Should Trump get in to power and act on his threat, to “encourage them to do whatever the hell they want,” that would essentially mean NATO is dissolved. Once dissolved, the ties that bind nations like Turkey to the U.K., or Germany to Estonia will not be restored. Putin could roll right in to Lithuania, Latvia, and Estonia. He could cut off Poland from the Baltics and Belarus from the Russian stronghold of Kaliningrad. And there would be no Article 5 to stop him.
Before even that happens, Putin might win (ahead of schedule) a ceasefire or treaty in Ukraine, due to the lack of American support that our Congress—specifically Republicans in the House of Representatives—refuse to provide.
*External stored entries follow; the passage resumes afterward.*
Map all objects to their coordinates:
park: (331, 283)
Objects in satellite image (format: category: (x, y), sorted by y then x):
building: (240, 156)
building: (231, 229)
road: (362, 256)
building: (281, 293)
This would free up an enormous amount of Russian equipment and troops from that front, allowing them to deploy elsewhere. Even Poland may not be able to survive a renewed Russian army, if NATO was not there to support them.
So when Putin speaks his lies about Russian history, and the unification of Slavic people under the Russian flag, and a large number of American people believe it, or at least believe he’s being sincere (a KGB officer is never sincere), that creates an incredibly dangerous situation for Europe. You may not think you care about Europe’s fate, but you should. Putin, or whoever succeeds him, with access to the breadbasket of Ukraine, and free navigation in the Black Sea, buttressed by friendly relations with Turkey, which identifies more with Putin than the West, is nothing less than the recreation of the halcyon days of the Soviet Union’s Sputnik glory.
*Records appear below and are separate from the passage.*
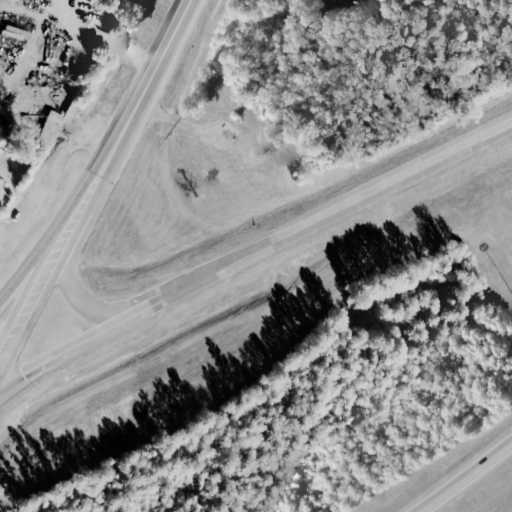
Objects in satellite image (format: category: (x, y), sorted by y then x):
building: (119, 0)
road: (130, 110)
building: (1, 185)
road: (65, 237)
road: (254, 253)
road: (36, 264)
road: (82, 303)
road: (27, 307)
road: (465, 476)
And if you think Russian dominance of Europe is a good thing, then the ghosts of Harry S. Truman, Dwight D. Eisenhower, John F. Kennedy, Lyndon B. Johnson, Richard M. Nixon, Gerald R. Ford, and Ronald W. Reagan will haunt your life. (Jimmy Carter still lives or he’d join them.) The consequences of America’s pull-out will be world-altering and terrible.
Germany will have to make its own deal. Poland will be threatened. And the nuclear armed resurgent superpower will be a threat to our nation—a threat we spent decades defeating. Thirty years of Russian war tells us exactly what will come.
Why do people listen to Putin? Why does Tucker Carlson think he’s accomplishing anything good here? Why is Elon Musk jumping on the conspiracy bandwagon? Who in their right mind wants to join the Putin Love movement?
Apparently, a lot of people do. It’s time we killed off this poisoned love affair.